(Provided data)
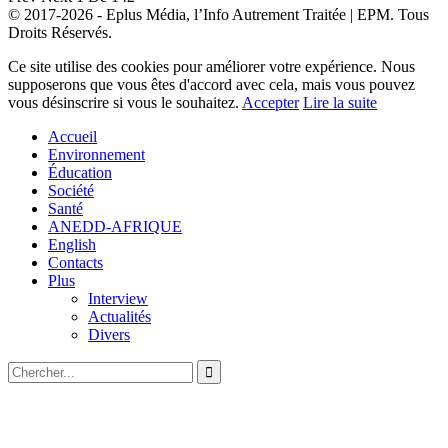
© 2017-2026 - Eplus Média, l’Info Autrement Traitée | EPM. Tous
Droits Réservés.
Ce site utilise des cookies pour améliorer votre expérience. Nous
supposerons que vous êtes d'accord avec cela, mais vous pouvez
vous désinscrire si vous le souhaitez.
Accepter
Lire la suite
Accueil
Environnement
Éducation
Société
Santé
ANEDD-AFRIQUE
English
Contacts
Plus
Interview
Actualités
Divers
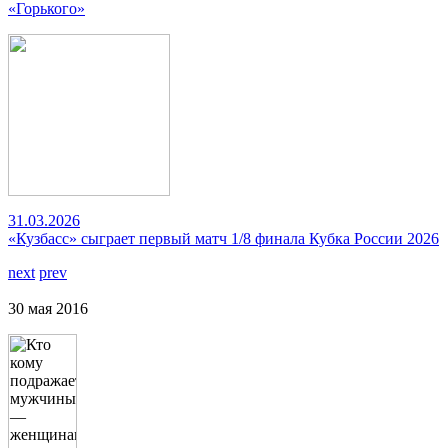
«Горького»
31.03.2026
«Кузбасс» сыграет первый матч 1/8 финала Кубка России 2026
next
prev
30 мая 2016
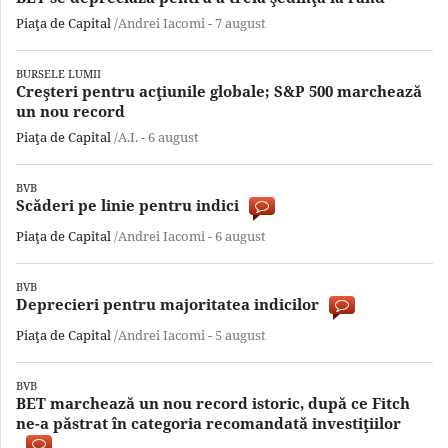
Piaţa de Capital
/Andrei Iacomi -
7 august
BURSELE LUMII
Creşteri pentru acţiunile globale; S&P 500 marchează
un nou record
Piaţa de Capital
/A.I. -
6 august
BVB
Scăderi pe linie pentru indici
Piaţa de Capital
/Andrei Iacomi -
6 august
BVB
Deprecieri pentru majoritatea indicilor
Piaţa de Capital
/Andrei Iacomi -
5 august
BVB
BET marchează un nou record istoric, după ce Fitch
ne-a păstrat în categoria recomandată investiţiilor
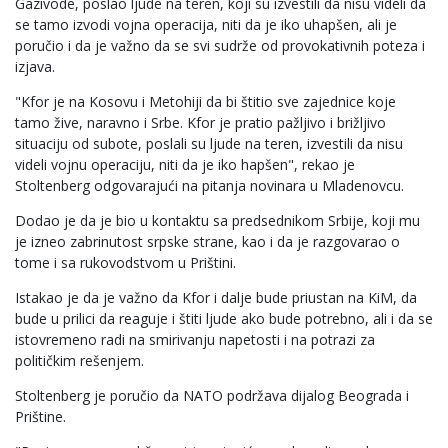
Gazivode, poslao ljude na teren, koji su izvestili da nisu videli da
se tamo izvodi vojna operacija, niti da je iko uhapšen, ali je
poručio i da je važno da se svi sudrže od provokativnih poteza i
izjava.
"Kfor je na Kosovu i Metohiji da bi štitio sve zajednice koje
tamo žive, naravno i Srbe. Kfor je pratio pažljivo i brižljivo
situaciju od subote, poslali su ljude na teren, izvestili da nisu
videli vojnu operaciju, niti da je iko hapšen", rekao je
Stoltenberg odgovarajući na pitanja novinara u Mladenovcu.
Dodao je da je bio u kontaktu sa predsednikom Srbije, koji mu
je izneo zabrinutost srpske strane, kao i da je razgovarao o
tome i sa rukovodstvom u Prištini.
Istakao je da je važno da Kfor i dalje bude priustan na KiM, da
bude u prilici da reaguje i štiti ljude ako bude potrebno, ali i da se
istovremeno radi na smirivanju napetosti i na potrazi za
političkim rešenjem.
Stoltenberg je poručio da NATO podržava dijalog Beograda i
Prištine.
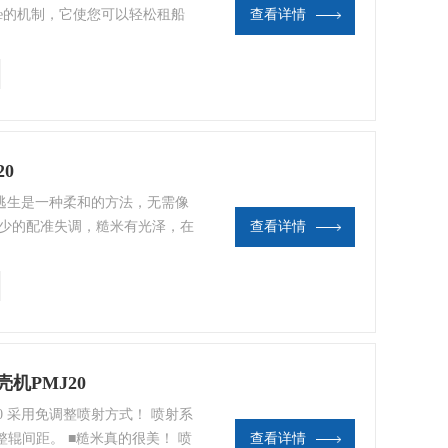
ke的机制，它使您可以轻松租船
查看详情
20
喷射式逃生是一种柔和的方法，无需像
较少的配准失调，糙米有光泽，在
查看详情
机PMJ20
20 采用免调整喷射方式！ 喷射系
辊间距。 ■糙米真的很美！ 喷
查看详情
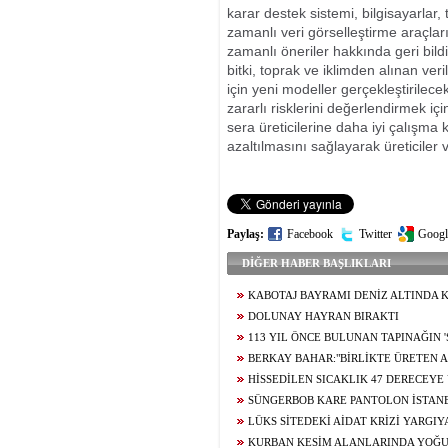
karar destek sistemi, bilgisayarlar, t
zamanlı veri görselleştirme araçları a
zamanlı öneriler hakkında geri bil
bitki, toprak ve iklimden alınan ver
için yeni modeller gerçekleştirilece
zararlı risklerini değerlendirmek içi
sera üreticilerine daha iyi çalışma k
azaltılmasını sağlayarak üreticiler
Paylaş:
Facebook
Twitter
Googl
DİĞER HABER BAŞLIKLARI
KABOTAJ BAYRAMI DENİZ ALTINDA 
DOLUNAY HAYRAN BIRAKTI
113 YIL ÖNCE BULUNAN TAPINAĞIN '
BERKAY BAHAR:"BİRLİKTE ÜRETEN A
KAZANAN ANTALYA OLACAK"
HİSSEDİLEN SICAKLIK 47 DERECEYE
SÜNGERBOB KARE PANTOLON İSTAN
LÜKS SİTEDEKİ AİDAT KRİZİ YARGIY
KURBAN KESİM ALANLARINDA YOĞ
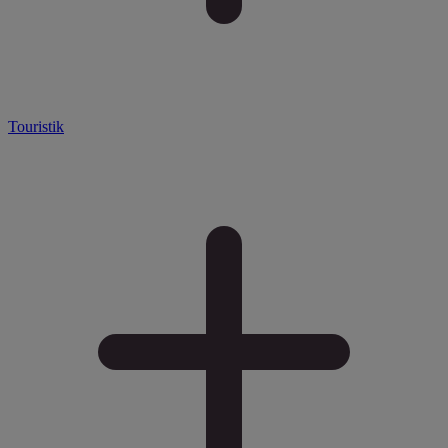
Touristik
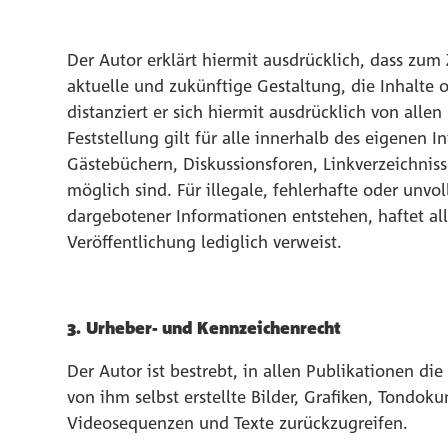
Der Autor erklärt hiermit ausdrücklich, dass zum
aktuelle und zukünftige Gestaltung, die Inhalte o
distanziert er sich hiermit ausdrücklich von alle
Feststellung gilt für alle innerhalb des eigenen
Gästebüchern, Diskussionsforen, Linkverzeichniss
möglich sind. Für illegale, fehlerhafte oder unv
dargebotener Informationen entstehen, haftet all
Veröffentlichung lediglich verweist.
3. Urheber- und Kennzeichenrecht
Der Autor ist bestrebt, in allen Publikationen 
von ihm selbst erstellte Bilder, Grafiken, Tondo
Videosequenzen und Texte zurückzugreifen.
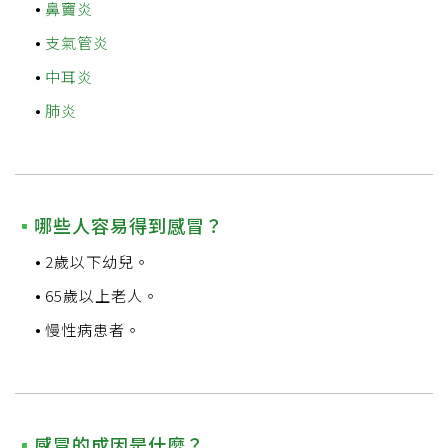
鼻竇炎
支氣管炎
中耳炎
肺炎
哪些人容易得到感冒？
2歲以下幼兒。
65歲以上老人。
慢性病患者。
感冒的成因是什麼？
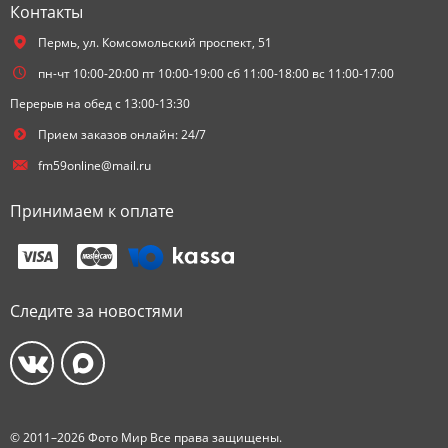
Контакты
Пермь,
ул. Комсомольский проспект, 51
пн-чт 10:00-20:00 пт 10:00-19:00 сб 11:00-18:00 вс 11:00-17:00
Перерыв на обед с 13:00-13:30
Прием заказов онлайн: 24/7
fm59online@mail.ru
Принимаем к оплате
Следите за новостями
© 2011–2026 Фото Мир Все права защищены.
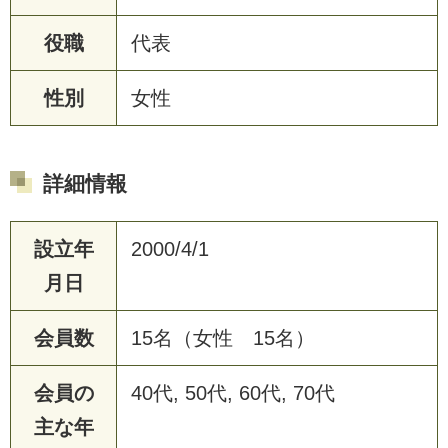
役職
代表
性別
女性
詳細情報
設立年
2000/4/1
月日
会員数
15名（女性 15名）
会員の
40代, 50代, 60代, 70代
主な年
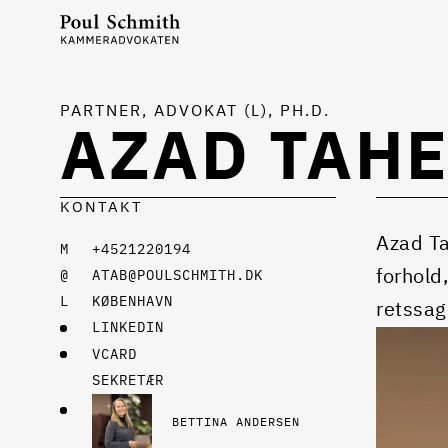
PARTNER, ADVOKAT (L), PH.D.
AZAD TAH
KONTAKT
Azad Ta
+4521220194
forhold
ATAB@POULSCHMITH.DK
KØBENHAVN
retssag
LINKEDIN
VCARD
SEKRETÆR
BETTINA ANDERSEN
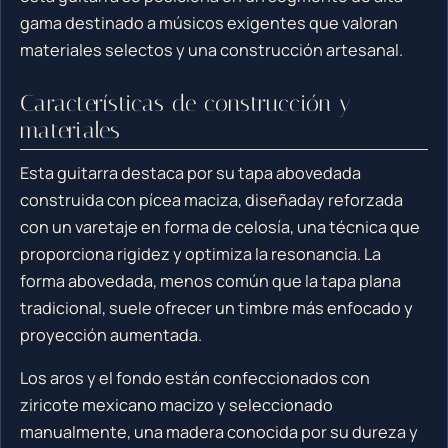
gama destinado a músicos exigentes que valoran
materiales selectos y una construcción artesanal.
Características de construcción y
materiales
Esta guitarra destaca por su tapa abovedada
construida con pícea maciza, diseñaday reforzada
con un varetaje en forma de celosía, una técnica que
proporciona rigidez y optimiza la resonancia. La
forma abovedada, menos común que la tapa plana
tradicional, suele ofrecer un timbre más enfocado y
proyección aumentada.
Los aros y el fondo están confeccionados con
ziricote mexicano macizo y seleccionado
manualmente, una madera conocida por su dureza y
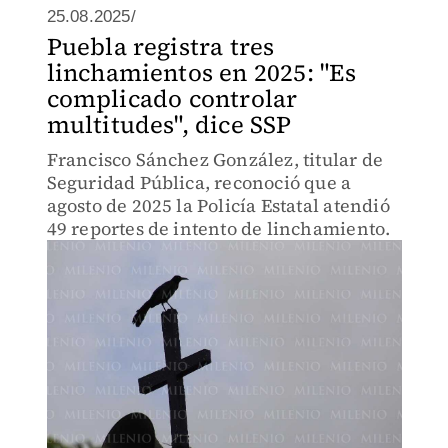
25.08.2025/
Puebla registra tres
linchamientos en 2025: "Es
complicado controlar
multitudes", dice SSP
Francisco Sánchez González, titular de
Seguridad Pública, reconoció que a
agosto de 2025 la Policía Estatal atendió
49 reportes de intento de linchamiento.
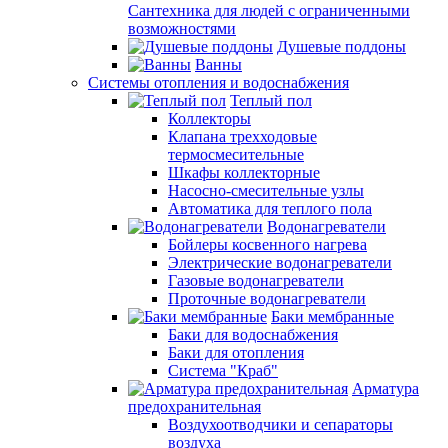
Сантехника для людей с ограниченными
возможностями
Душевые поддоны
Ванны
Системы отопления и водоснабжения
Теплый пол
Коллекторы
Клапана трехходовые
термосмесительные
Шкафы коллекторные
Насосно-смесительные узлы
Автоматика для теплого пола
Водонагреватели
Бойлеры косвенного нагрева
Электрические водонагреватели
Газовые водонагреватели
Проточные водонагреватели
Баки мембранные
Баки для водоснабжения
Баки для отопления
Система "Краб"
Арматура
предохранительная
Воздухоотводчики и сепараторы
воздуха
(End Provided data)
## Instructions for the task
Retype the records verbatim, excluding each image they hold.

## Final answer
© 2017-2026 - Eplus Média, l’Info Autrement Traitée | EPM. Tous
Droits Réservés.
Ce site utilise des cookies pour améliorer votre expérience. Nous
supposerons que vous êtes d'accord avec cela, mais vous pouvez
vous désinscrire si vous le souhaitez.
Accepter
Lire la suite
Accueil
Environnement
Éducation
Société
Santé
ANEDD-AFRIQUE
English
Contacts
Plus
Interview
Actualités
Divers
«Горького»
31.03.2026
«Кузбасс» сыграет первый матч 1/8 финала Кубка России 2026
next
prev
30 мая 2016
Piaţa de Capital
/Andrei Iacomi -
7 august
BURSELE LUMII
Creşteri pentru acţiunile globale; S&P 500 marchează
un nou record
Piaţa de Capital
/A.I. -
6 august
BVB
Scăderi pe linie pentru indici
Piaţa de Capital
/Andrei Iacomi -
6 august
BVB
Deprecieri pentru majoritatea indicilor
Piaţa de Capital
/Andrei Iacomi -
5 august
BVB
BET marchează un nou record istoric, după ce Fitch
ne-a păstrat în categoria recomandată investiţiilor
Gazivode, poslao ljude na teren, koji su izvestili da nisu videli da
se tamo izvodi vojna operacija, niti da je iko uhapšen, ali je
poručio i da je važno da se svi sudrže od provokativnih poteza i
izjava.
"Kfor je na Kosovu i Metohiji da bi štitio sve zajednice koje
tamo žive, naravno i Srbe. Kfor je pratio pažljivo i brižljivo
situaciju od subote, poslali su ljude na teren, izvestili da nisu
videli vojnu operaciju, niti da je iko hapšen", rekao je
Stoltenberg odgovarajući na pitanja novinara u Mladenovcu.
Dodao je da je bio u kontaktu sa predsednikom Srbije, koji mu
je izneo zabrinutost srpske strane, kao i da je razgovarao o
tome i sa rukovodstvom u Prištini.
Istakao je da je važno da Kfor i dalje bude priustan na KiM, da
bude u prilici da reaguje i štiti ljude ako bude potrebno, ali i da se
istovremeno radi na smirivanju napetosti i na potrazi za
političkim rešenjem.
Stoltenberg je poručio da NATO podržava dijalog Beograda i
Prištine.
ke的机制，它使您可以轻松租船
查看详情
20
喷射式逃生是一种柔和的方法，无需像
较少的配准失调，糙米有光泽，在
查看详情
机PMJ20
20 采用免调整喷射方式！ 喷射系
辊间距。 ■糙米真的很美！ 喷
查看详情
karar destek sistemi, bilgisayarlar, t
zamanlı veri görselleştirme araçları a
zamanlı öneriler hakkında geri bil
bitki, toprak ve iklimden alınan ver
için yeni modeller gerçekleştirilece
zararlı risklerini değerlendirmek içi
sera üreticilerine daha iyi çalışma k
azaltılmasını sağlayarak üreticiler
Paylaş:
Facebook
Twitter
Googl
DİĞER HABER BAŞLIKLARI
KABOTAJ BAYRAMI DENİZ ALTINDA 
DOLUNAY HAYRAN BIRAKTI
113 YIL ÖNCE BULUNAN TAPINAĞIN '
BERKAY BAHAR:"BİRLİKTE ÜRETEN A
KAZANAN ANTALYA OLACAK"
HİSSEDİLEN SICAKLIK 47 DERECEYE
SÜNGERBOB KARE PANTOLON İSTAN
LÜKS SİTEDEKİ AİDAT KRİZİ YARGIY
KURBAN KESİM ALANLARINDA YOĞ
Touristik
Der Autor erklärt hiermit ausdrücklich, dass zum
aktuelle und zukünftige Gestaltung, die Inhalte o
distanziert er sich hiermit ausdrücklich von alle
Feststellung gilt für alle innerhalb des eigenen
Gästebüchern, Diskussionsforen, Linkverzeichniss
möglich sind. Für illegale, fehlerhafte oder unv
dargebotener Informationen entstehen, haftet all
Veröffentlichung lediglich verweist.
3. Urheber- und Kennzeichenrecht
Der Autor ist bestrebt, in allen Publikationen 
von ihm selbst erstellte Bilder, Grafiken, Tondo
Videosequenzen und Texte zurückzugreifen.
鼻竇炎
支氣管炎
中耳炎
肺炎
哪些人容易得到感冒？
2歲以下幼兒。
65歲以上老人。
慢性病患者。
感冒的成因是什麼？
Контакты
Пермь,
ул. Комсомольский проспект, 51
пн-чт 10:00-20:00 пт 10:00-19:00 сб 11:00-18:00 вс 11:00-17:00
Перерыв на обед с 13:00-13:30
Прием заказов онлайн: 24/7
fm59online@mail.ru
Принимаем к оплате
Следите за новостями
© 2011–2026 Фото Мир Все права защищены.
役職
代表
性別
女性
詳細情報
設立年
2000/4/1
月日
会員数
15名（女性 15名）
会員の
40代, 50代, 60代, 70代
主な年
PARTNER, ADVOKAT (L), PH.D.
AZAD TAH
KONTAKT
Azad Ta
+4521220194
forhold
ATAB@POULSCHMITH.DK
KØBENHAVN
retssag
LINKEDIN
VCARD
SEKRETÆR
BETTINA ANDERSEN
gama destinado a músicos exigentes que valoran
materiales selectos y una construcción artesanal.
Características de construcción y
materiales
Esta guitarra destaca por su tapa abovedada
construida con pícea maciza, diseñaday reforzada
con un varetaje en forma de celosía, una técnica que
proporciona rigidez y optimiza la resonancia. La
forma abovedada, menos común que la tapa plana
tradicional, suele ofrecer un timbre más enfocado y
proyección aumentada.
Los aros y el fondo están confeccionados con
ziricote mexicano macizo y seleccionado
manualmente, una madera conocida por su dureza y
25.08.2025/
Puebla registra tres
linchamientos en 2025: "Es
complicado controlar
multitudes", dice SSP
Francisco Sánchez González, titular de
Seguridad Pública, reconoció que a
agosto de 2025 la Policía Estatal atendió
49 reportes de intento de linchamiento.
Сантехника для людей с ограниченными
возможностями
Душевые поддоны
Ванны
Системы отопления и водоснабжения
Теплый пол
Коллекторы
Клапана трехходовые
термосмесительные
Шкафы коллекторные
Насосно-смесительные узлы
Автоматика для теплого пола
Водонагреватели
Бойлеры косвенного нагрева
Электрические водонагреватели
Газовые водонагреватели
Проточные водонагреватели
Баки мембранные
Баки для водоснабжения
Баки для отопления
Система "Краб"
Арматура
предохранительная
Воздухоотводчики и сепараторы
воздуха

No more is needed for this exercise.